Die Zahlen zur Wirtschaftsentwicklung 2006 sind besser ausgefallen, als das Statistische Bundesamt bisher geschätzt hatte. Nach einem starken Plus im vierten Quartal steigt die Wachstumsziffer von 2,5 auf 2,7 Prozent - so hoch wie seit dem Jahr 2000 nicht mehr.

Wiesbaden - Das Statistische Bundesamt in Wiesbaden korrigierte am Dienstag die Wachstumszahl für 2006 auf nunmehr endgültige 2,7 Prozent. Eine derart hohe Wachstumsquote gab es seit dem Boomjahr 2000 nicht mehr.

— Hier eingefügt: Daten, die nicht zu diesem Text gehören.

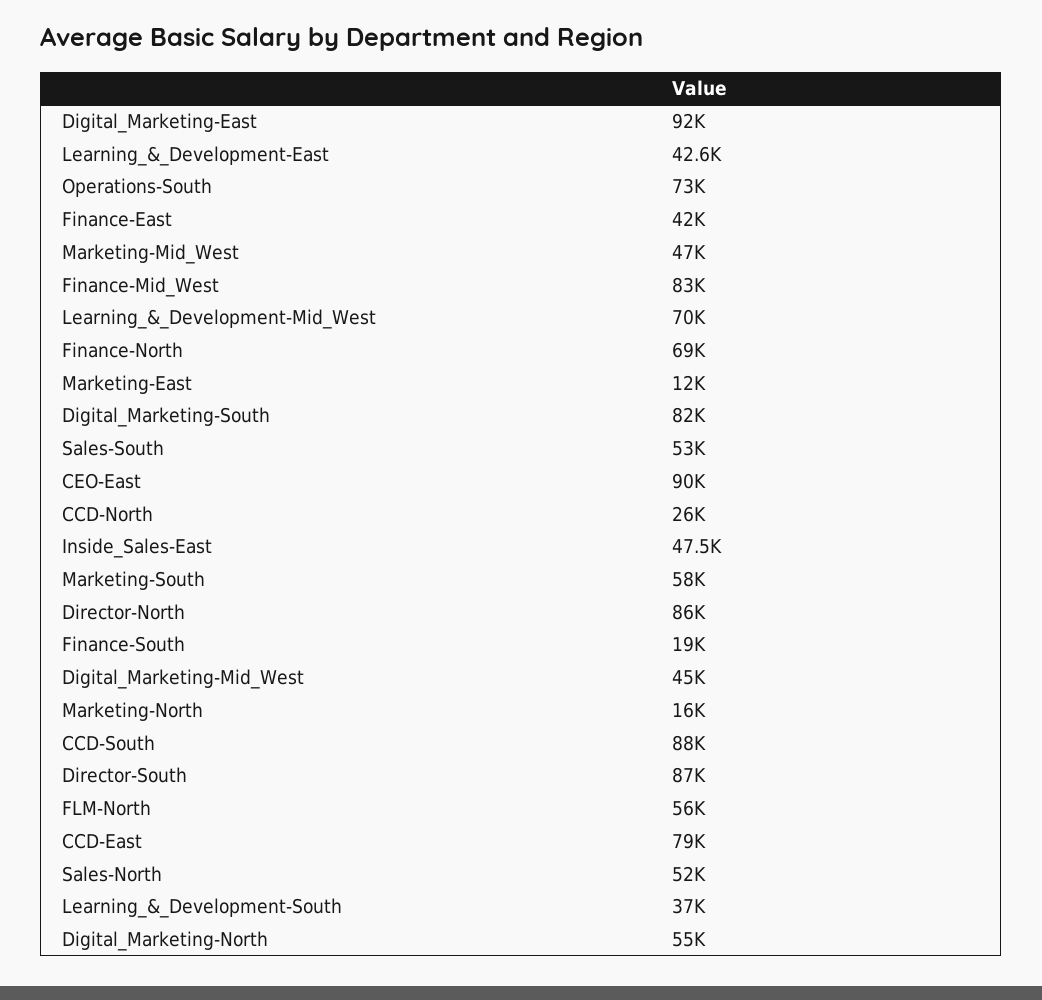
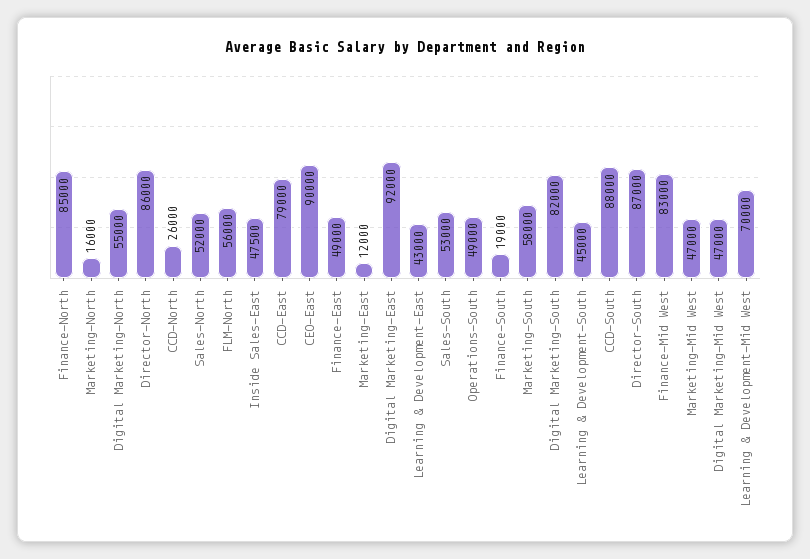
  {
    "Digital_Marketing-East": 92000,
-   "Learning_&_Development-East": 42600,
+   "Learning_&_Development-East": 43000,
-   "Operations-South": 73000,
+   "Operations-South": 49000,
-   "Finance-East": 42000,
+   "Finance-East": 49000,
    "Marketing-Mid_West": 47000,
    "Finance-Mid_West": 83000,
    "Learning_&_Development-Mid_West": 70000,
-   "Finance-North": 69000,
+   "Finance-North": 85000,
    "Marketing-East": 12000,
    "Digital_Marketing-South": 82000,
    "Sales-South": 53000,
    "CEO-East": 90000,
    "CCD-North": 26000,
    "Inside_Sales-East": 47500,
    "Marketing-South": 58000,
    "Director-North": 86000,
    "Finance-South": 19000,
-   "Digital_Marketing-Mid_West": 45000,
+   "Digital_Marketing-Mid_West": 47000,
    "Marketing-North": 16000,
    "CCD-South": 88000,
    "Director-South": 87000,
    "FLM-North": 56000,
    "CCD-East": 79000,
    "Sales-North": 52000,
-   "Learning_&_Development-South": 37000,
+   "Learning_&_Development-South": 45000,
    "Digital_Marketing-North": 55000
  }

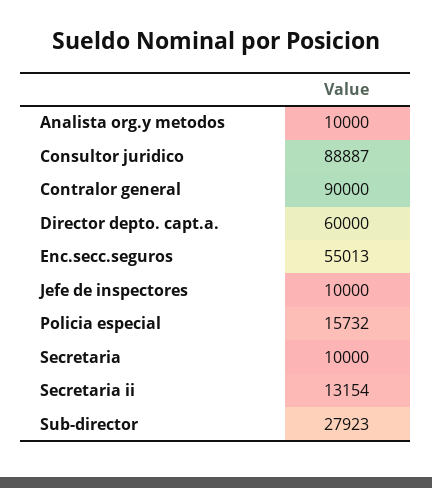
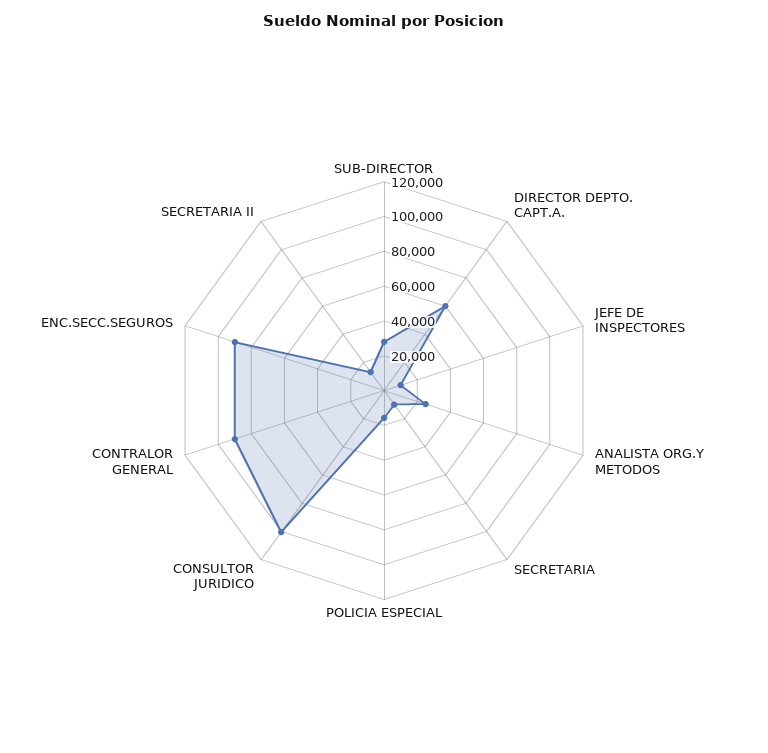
  {
-   "Analista org.y metodos": 10000,
+   "Analista org.y metodos": 25000,
-   "Consultor juridico": 88887,
+   "Consultor juridico": 100000,
    "Contralor general": 90000,
    "Director depto. capt.a.": 60000,
-   "Enc.secc.seguros": 55013,
+   "Enc.secc.seguros": 90000,
    "Jefe de inspectores": 10000,
    "Policia especial": 15732,
    "Secretaria": 10000,
    "Secretaria ii": 13154,
    "Sub-director": 27923
  }

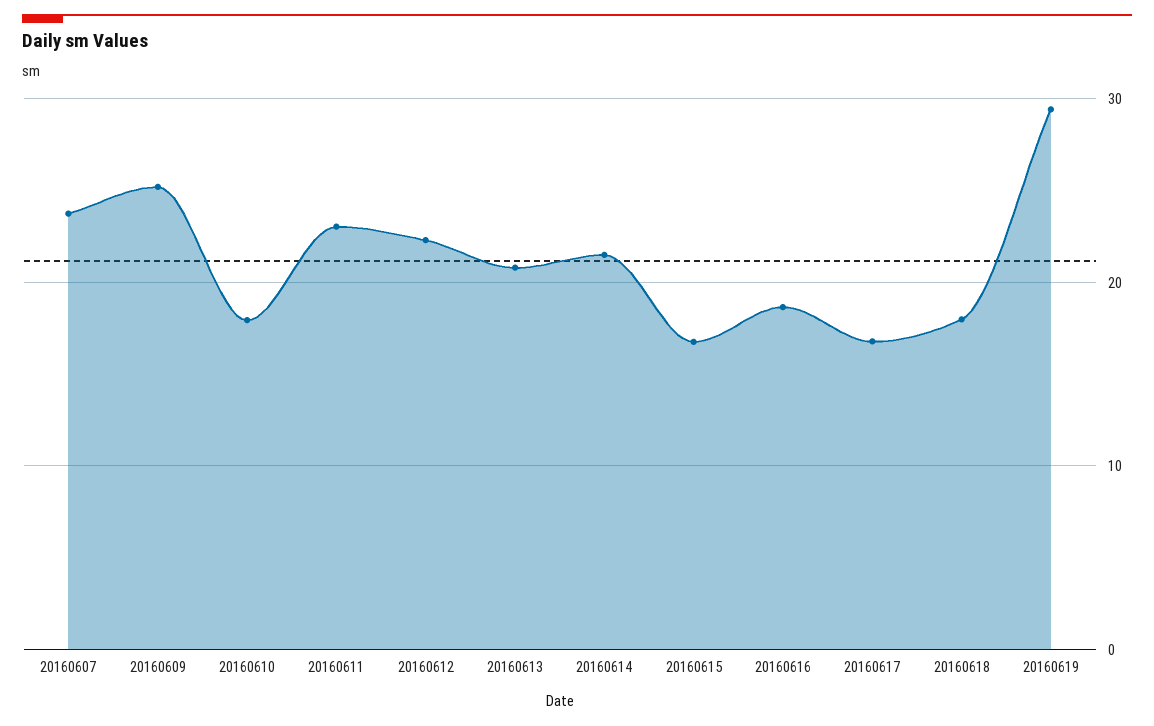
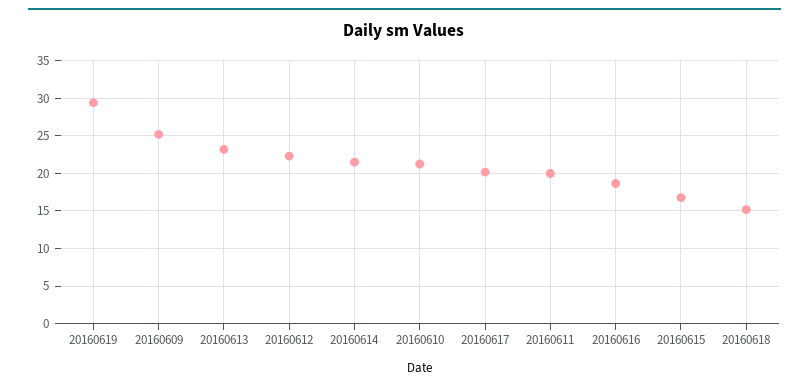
  {
-   "20160607": 24,
    "20160609": 25,
-   "20160610": 18,
+   "20160610": 21,
-   "20160611": 23,
+   "20160611": 20,
    "20160612": 22,
-   "20160613": 21,
+   "20160613": 23,
    "20160614": 22,
    "20160615": 17,
    "20160616": 19,
-   "20160617": 17,
+   "20160617": 20,
-   "20160618": 18,
+   "20160618": 15,
    "20160619": 29
  }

Kalenderbereinigt seien es sogar 2,9 Prozent, heißt es in einer Mitteilung der Statistiker. Allein vom dritten auf das vierte und letzte Quartal des Jahres wuchs das Bruttoinlandsprodukt (BIP) den Angaben zufolge preis-, saison- und kalenderbereinigt um 0,9 Prozent. Das BIP misst den Wert der im Inland erwirtschafteten Leistung. Auch in den ersten drei Quartalen 2006 war die Wirtschaftsleistung mit Wachstumsraten von 0,8 Prozent, 1,2 und 0,8 Prozent noch etwas stärker gestiegen als bisher gemeldet.

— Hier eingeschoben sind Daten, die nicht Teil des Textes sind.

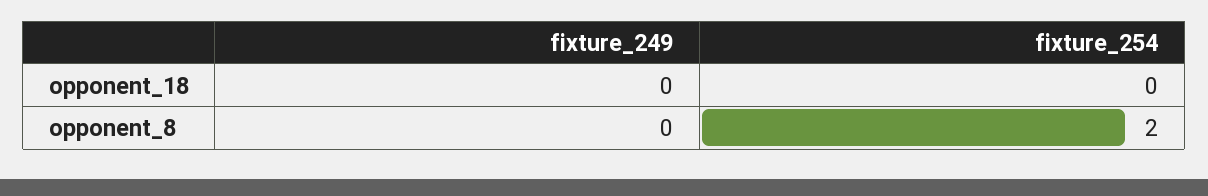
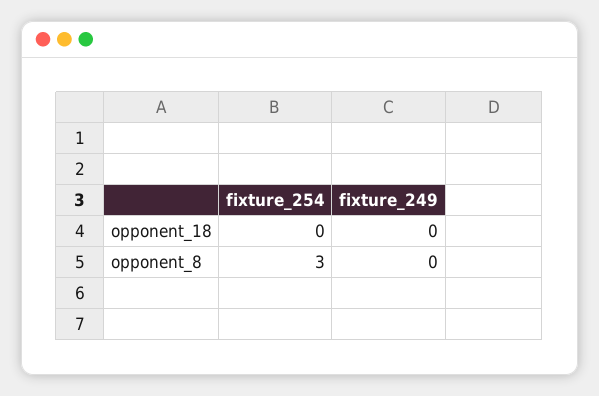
  {
    "fixture_249": {
      "opponent_18": 0,
      "opponent_8": 0
    },
    "fixture_254": {
      "opponent_18": 0,
-     "opponent_8": 2
+     "opponent_8": 3
    }
  }

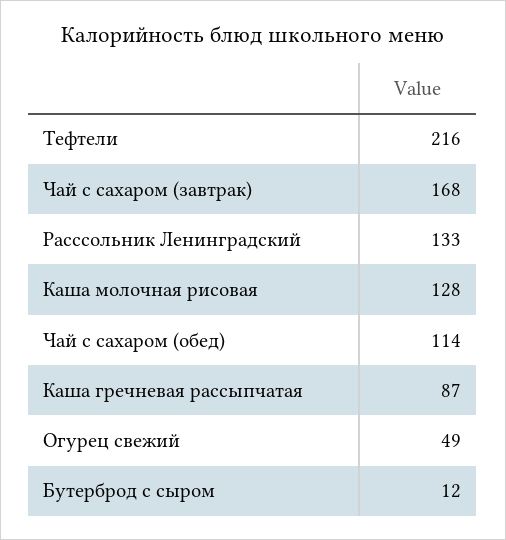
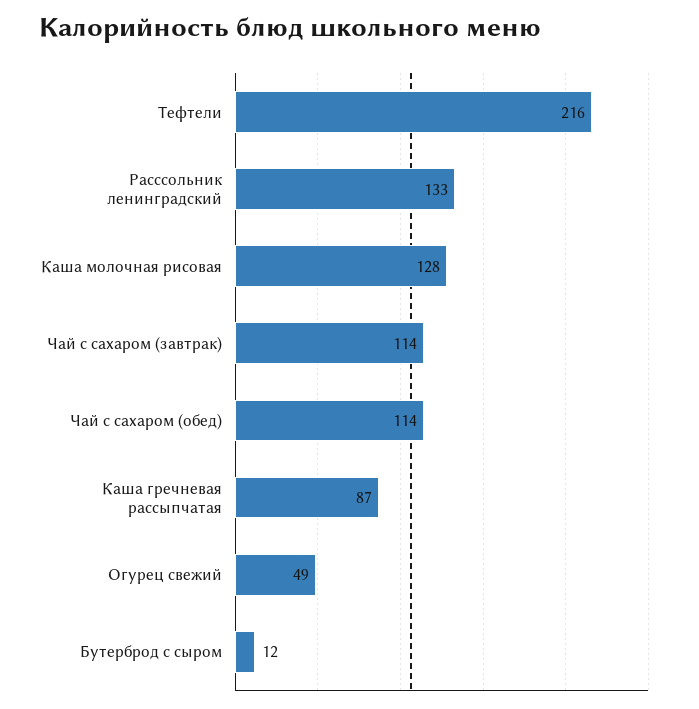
  {
    "Тефтели": 216,
-   "Чай с сахаром (завтрак)": 168,
+   "Чай с сахаром (завтрак)": 114,
    "Расссольник Ленинградский": 133,
    "Каша молочная рисовая": 128,
    "Чай с сахаром (обед)": 114,
    "Каша гречневая рассыпчатая": 87,
    "Огурец свежий": 49,
    "Бутерброд с сыром": 12
  }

Wie das Statistische Bundesamt weiter mitteilte, erhöhte sich das BIP im vierten Quartal 2006 im Vergleich zum Vorjahr um 3,5 Prozent. Kalenderbereinigt - im letzten Quartal 2006 stand ein Arbeitstag weniger zur Verfügung als im vergleichbaren Zeitraum des Vorjahres - waren es 3,7 Prozent. Allein im November verkauften die Exporteure Waren im Wert von rund 85 Milliarden Euro ins Ausland und stellten damit einen Rekord auf. Wegen des unerwartet kräftigen Wachstums zum Jahresende wurde auch die am 11. Januar bekanntgegebene vorläufige Wachstumsrate des BIP für das vergangene Jahr entsprechend nach oben korrigiert.

Banken korrigieren BIP-Prognosen

Die Wachstumsimpulse kamen dabei sowohl aus dem Inland als auch dem Ausland. "Der extrem dynamische Außenhandel hatte allerdings den deutlich größeren Anteil an der wirtschaftlichen Belebung im Berichtsquartal", heißt es in der Mitteilung. Im Inland trugen demnach neben gestiegenen Investitionen auch erhöhte private Konsumausgaben zum Wachstum des BIP bei.

"Prinzipiell erhöht das [verbesserte BIP] den Ausgangspunkt für das laufende Jahr und verbessert damit die Aussichten für ein ordentliches Wachstum 2007", sagte Ralph Solveen von der Commerzbank . Von der Nachrichtenagentur Reuters befragte Analysten rechneten bislang im Schnitt mit einem Plus von 1,6 Prozent.

Einige Banken revidierten inzwischen aber ihre Prognosen nach oben, nachdem der befürchtete Mehrwertsteuerschock bislang ausgeblieben ist. Unicredit  etwa erhöhte am Dienstag seine Prognose von 1,1 auf 1,6 Prozent.